Each line from the line containing "<td>Nihon University of" through the last line of the entries is to be reproduced exactly as it stands.
━━━━━━━━━━━━━━━━
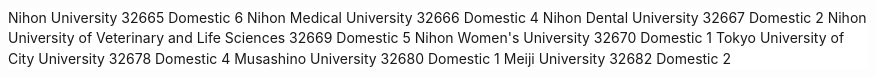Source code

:   <tr>
    <td>Nihon University</td>
    <td>32665</td>
    <td>Domestic</td>
    <td>6</td>
  </tr>

  <tr>
    <td>Nihon Medical University</td>
    <td>32666</td>
    <td>Domestic</td>
    <td>4</td>
  </tr>

  <tr>
    <td>Nihon Dental University</td>
    <td>32667</td>
    <td>Domestic</td>
    <td>2</td>
  </tr>

  <tr>
    <td>Nihon University of Veterinary and Life Sciences</td>
    <td>32669</td>
    <td>Domestic</td>
    <td>5</td>
  </tr>

  <tr>
    <td>Nihon Women's University</td>
    <td>32670</td>
    <td>Domestic</td>
    <td>1</td>
  </tr>

  <tr>
    <td>Tokyo University of City University</td>
    <td>32678</td>
    <td>Domestic</td>
    <td>4</td>
  </tr>

  <tr>
    <td>Musashino University</td>
    <td>32680</td>
    <td>Domestic</td>
    <td>1</td>
  </tr>

  <tr>
    <td>Meiji University</td>
    <td>32682</td>
    <td>Domestic</td>
    <td>2</td>
  </tr>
━━━━━━━━━━━━━━━━
▶ **RESPONSE AREA**:
    <td>Nihon University of Veterinary and Life Sciences</td>
    <td>32669</td>
    <td>Domestic</td>
    <td>5</td>
  </tr>

  <tr>
    <td>Nihon Women's University</td>
    <td>32670</td>
    <td>Domestic</td>
    <td>1</td>
  </tr>

  <tr>
    <td>Tokyo University of City University</td>
    <td>32678</td>
    <td>Domestic</td>
    <td>4</td>
  </tr>

  <tr>
    <td>Musashino University</td>
    <td>32680</td>
    <td>Domestic</td>
    <td>1</td>
  </tr>

  <tr>
    <td>Meiji University</td>
    <td>32682</td>
    <td>Domestic</td>
    <td>2</td>
  </tr>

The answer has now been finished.